From the traceback, we see that the plot.data.frame method was called. R is quite happy to plot a data frame as long as it has at least two columns. R took you at your word and passed test.sub[1] (as a data.frame) on to plot() - test.sub[2] never gets a look in. test.sub[1] is eventually passed on to xy.coords() which correctly informs you that you have lots of rows for x but 0 rows for y because test.sub[1] only contains a single component.
It would have worked if you'd done plot(test.sub[,1], test.sub[,2], type = "l") or used the formula interface to name the variables plot(V4 ~ V1, data = test.sub, type = "l") as I show in my other Answer.
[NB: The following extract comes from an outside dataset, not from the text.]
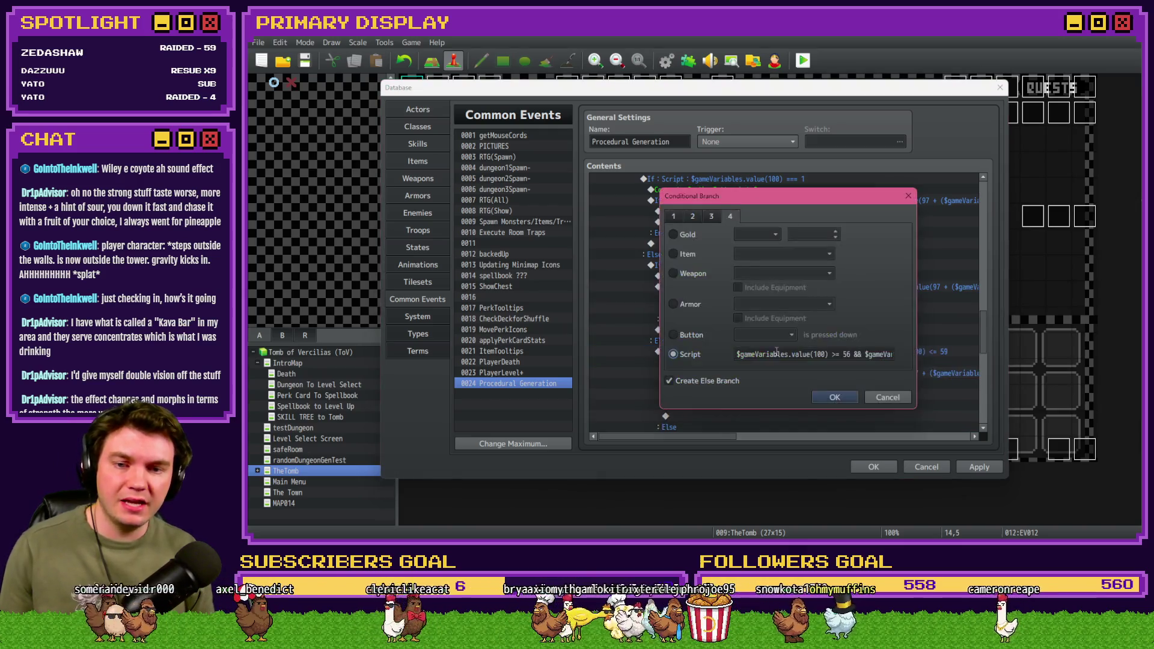
pyautogui.press('alt+Tab')
pyautogui.press('alt+Tab')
Surely it is easier to use the formula interface:
> test <- data.frame(End = Sys.Date()+1:5,
+ Start = Sys.Date()+0:4,
+ tck = rep("GOOG",5),
+ EndP= 1:5,
+ StartP= 0:4)
>
> test.sub = subset(test, tck=="GOOG",select = c(End, EndP))
> head(test.sub)
End EndP
1 2011-10-19 1
2 2011-10-20 2
3 2011-10-21 3
4 2011-10-22 4
5 2011-10-23 5
> plot(EndP ~ End, data = test.sub, type = "l")
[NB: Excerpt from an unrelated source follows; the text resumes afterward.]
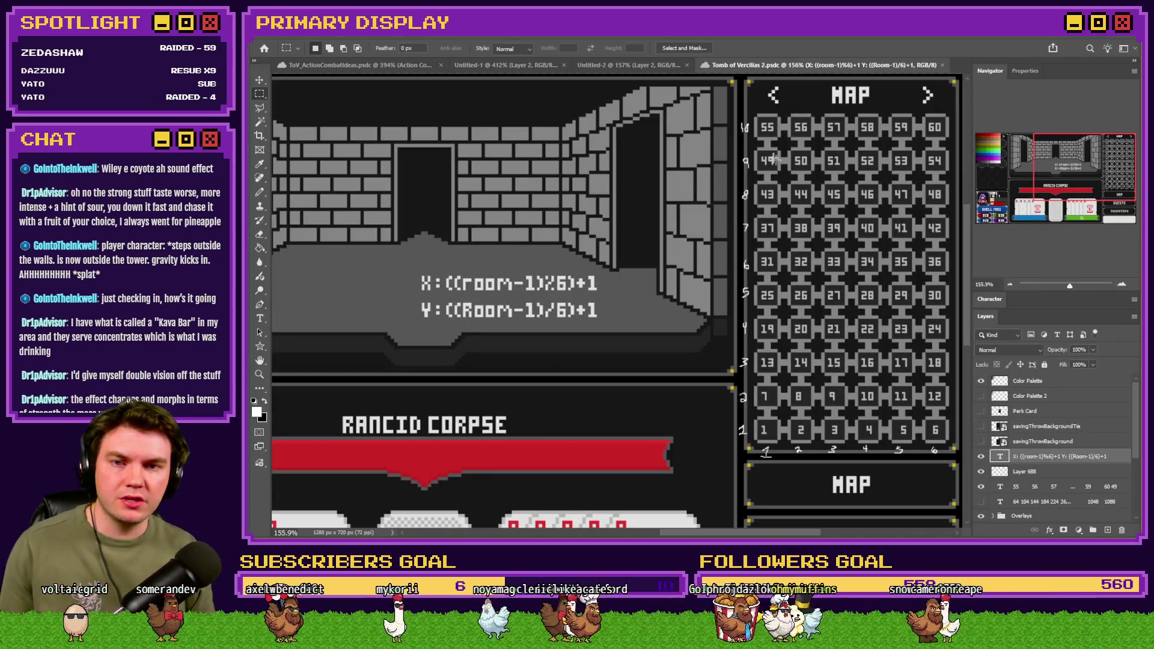
pyautogui.press('alt+Tab')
I work extensively with time series type data and rarely, if ever, have any need for the "ts" class of objects. Packages zoo and xts are very useful, but if all you want to do is plot the data, i) get the date/time information correctly formatted/set-up as a "Date" or "POSIXt" class object, and then ii) just plot it using standard graphics and type = "l" (or type = "b" or type = "o" if you want to see the observation times).